I do recall one exchange following my father's return from yet another diplomatic expedition to clarify our nations' precise boundaries, for the snowbound heights of Ancienne, impassable as they were, had never been mapped, and this predicament sporadically occupied the governments' attention.

"Renaldo"—the current king of Drachensbett—"has a
son, you know," he informed me as I made short work of the sweets he had brought, a Drachensbett specialty of dried fruit, caramel, and nuts.

"Yes,"my mother said. "A most difficult labor, I heard..." As a healer, she was forever seasoning our conversation with medical gossip.

He grinned. "Well, the boy's healthy enough now. Perhaps you two will marry someday."

I interrupted my gorging long enough to pantomime violent retching.

"Walter!" Mother scolded. She blamed him, with good cause, for my unruly behavior.

I struggled to speak through the gluey caramel: "Did you—did you see any dragons?"

"Oh, all kinds." He grinned. "A fire-breathing kind, another green one that—"

"They have nothing of the sort!" my mother informed me. "At least not when they're awake."

"Come now, Pence," my father began, addressing her by her childhood nickname, derived from the fact she was small as a penny. "It's naught to get riled about—"

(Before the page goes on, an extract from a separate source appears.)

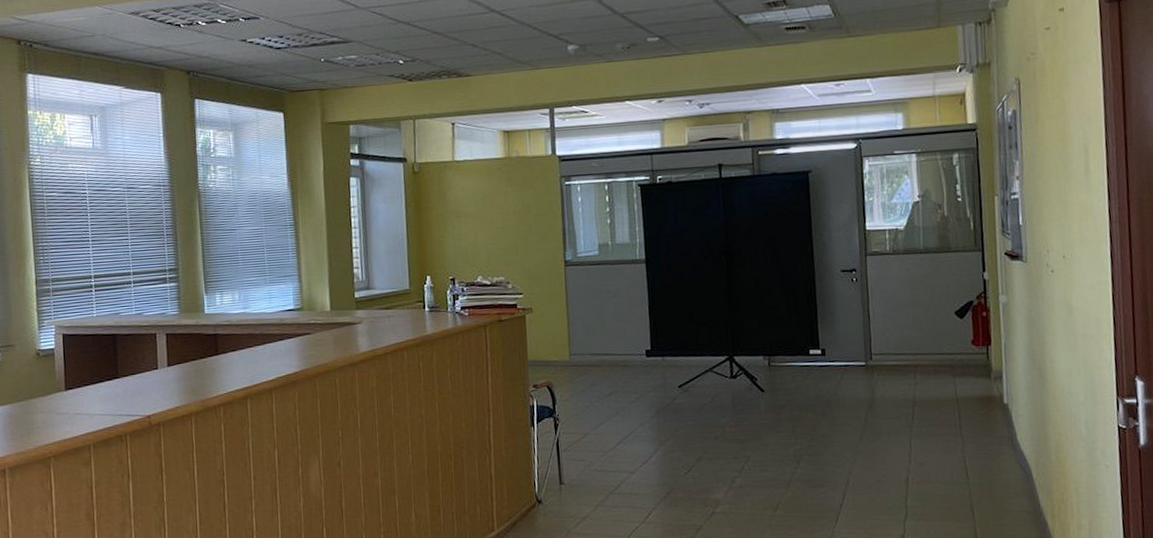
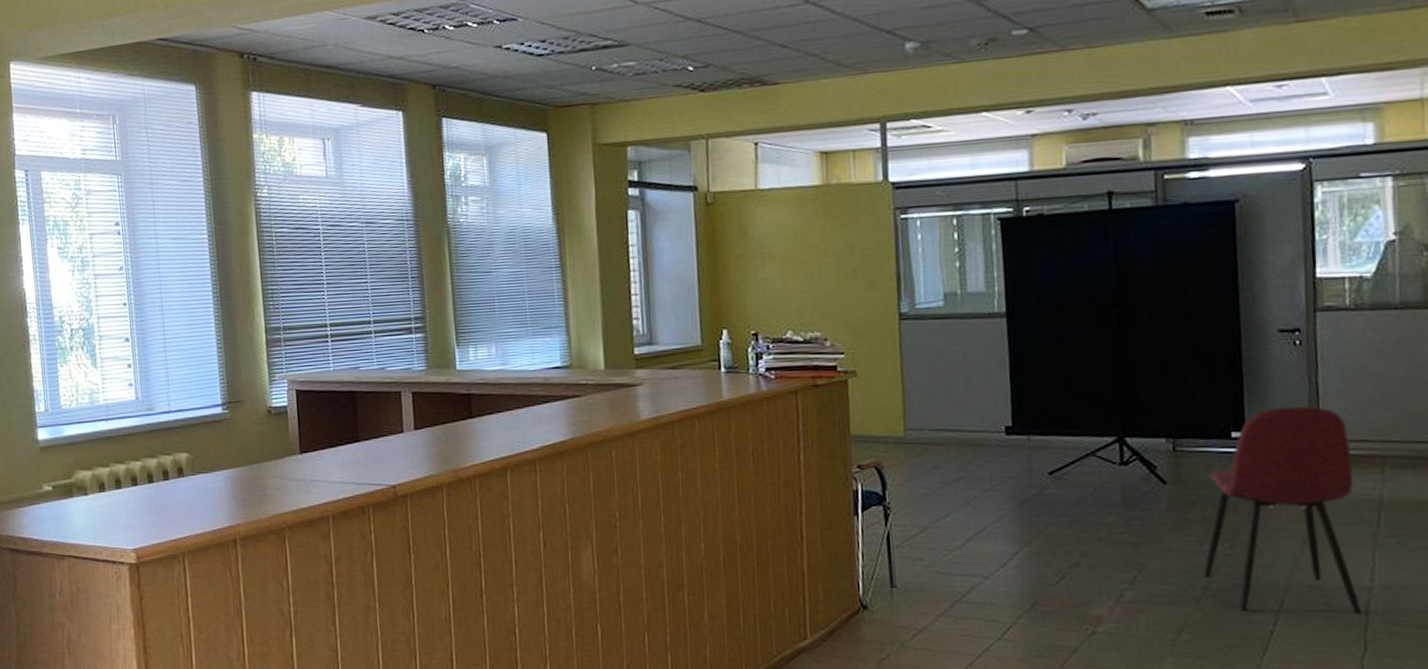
dining chair: none [792,328,904,490] -> present [1203,406,1363,615]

"What do you mean, 'awake'?" I asked.

"She means they only dream about dragons."

"You mean there aren't
really
dragons? Not even on Ancienne?" Disappointment surged through me.

Mother smiled. "I'm afraid not, darling. And the sooner they stop blathering about dragons' beds and dragon blood, the better off we'll all of us be. Now go wash your hands before you begin attracting flies."

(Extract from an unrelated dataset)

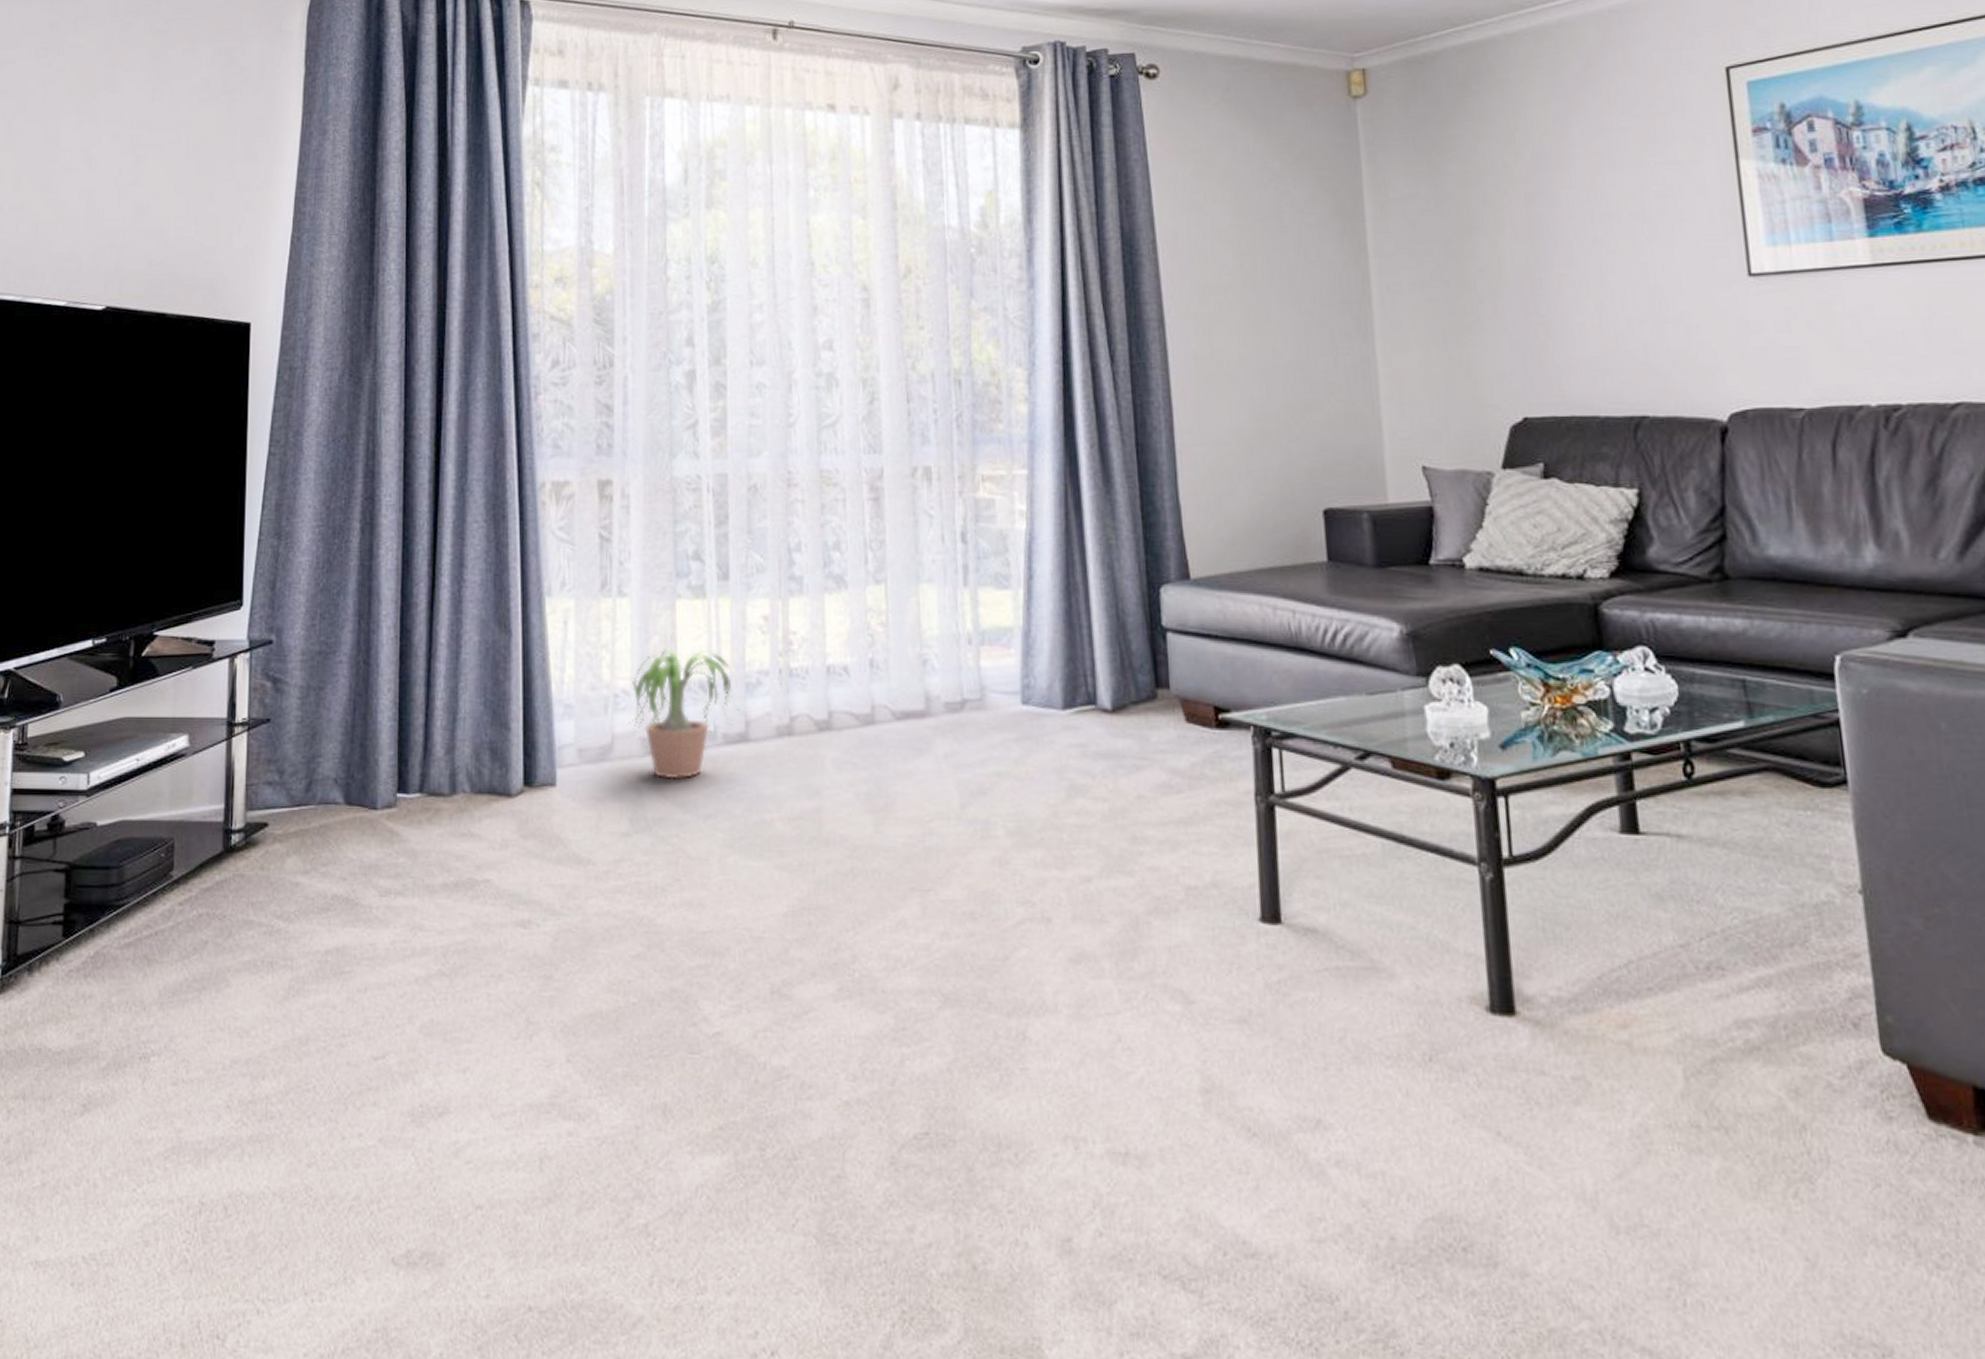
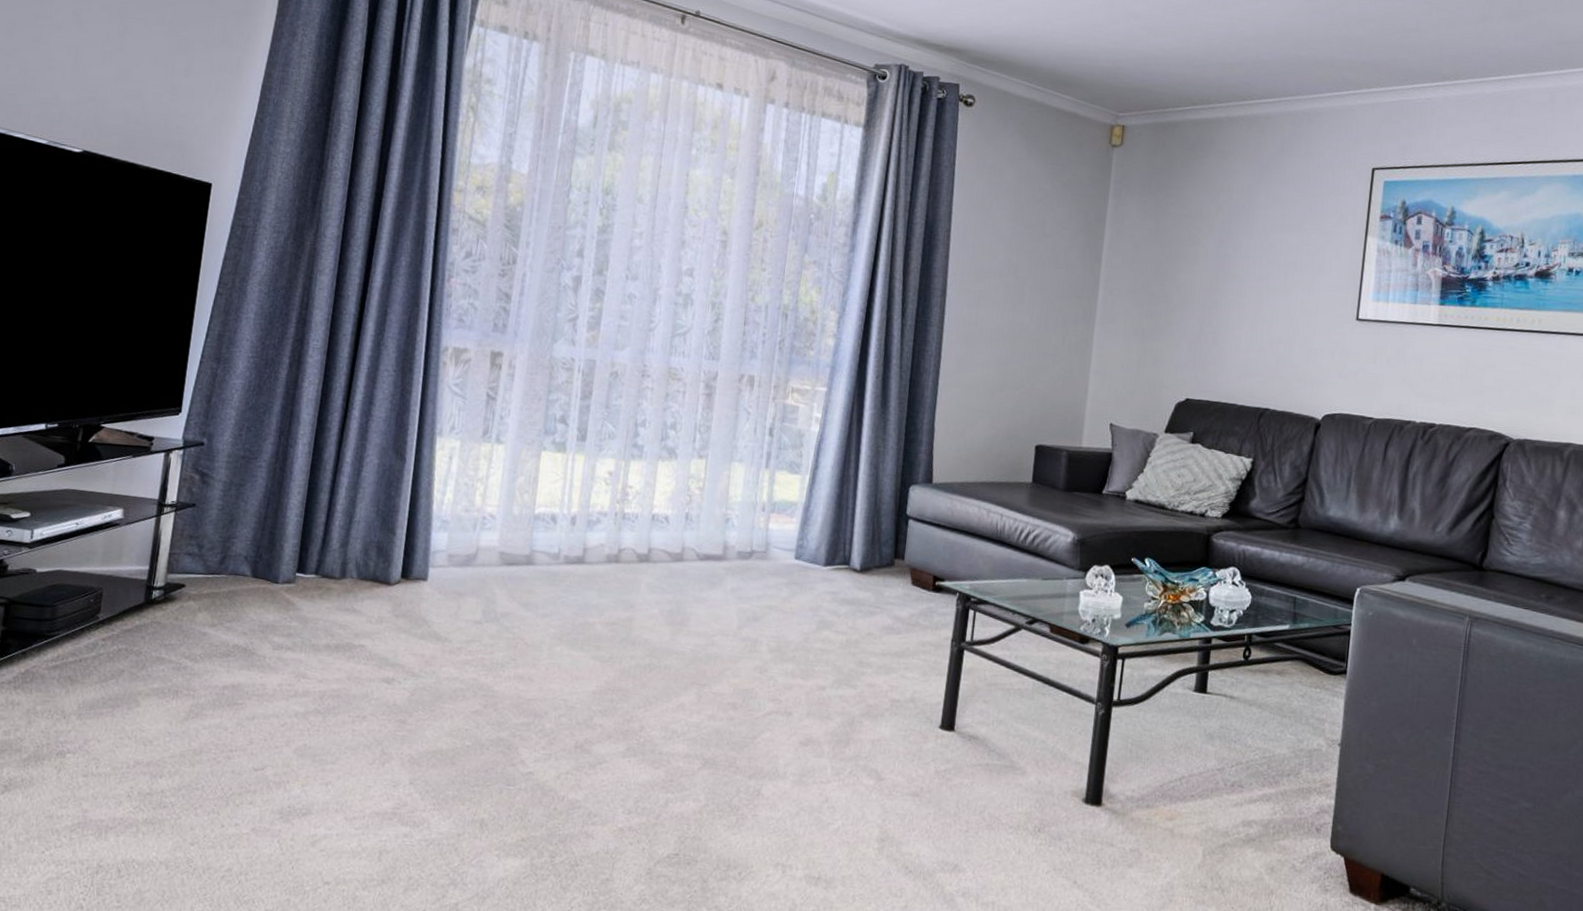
potted plant: present [628,649,742,780] -> none [491,487,584,586]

I could not help but wonder, that night and later, why my father would even mention my marrying someone who came from a country that my mother so obviously disliked. I recall wondering that distinctly, while somehow missing the obvious connection that this boy was a prince and that I, the niece of a king, was a princess.

***

So often warfare is preceded by rumors that swirl about the populace, triggering anxious preparations. But the murder of King Ferdinand struck the peaceful residents of Montagne without the slightest murmur of forewarning.

The royal party, as best could be understood, had been ambushed as they stood at the Badger's tomb. My mother had been attacked first, stabbed in the back a half-dozen times. Ferdinand must have raced to her aid, for his forearms, shoulders, and face had been slashed repeatedly, by a
poisoned blade no less. Naught but poison could explain his perishing, for his wounds were not fatal, and his skin even in death bore an unnatural greenish tint.

As for my father and Xavier the Elder, no sign could be found of them whatsoever. The first search party, sent out by the queen when the foursome failed to return at the designated hour, scoured the tomb site, navigating more like ships than men through the rain. A second party, led by Xavier the Younger (son of Xavier the Elder and second in command of the Montagne army after my father), had climbed higher and farther, to no avail. For all their crawling and calling, no footprint or blaze or drop of blood could be found in the mire. By all appearances, the two men had vanished.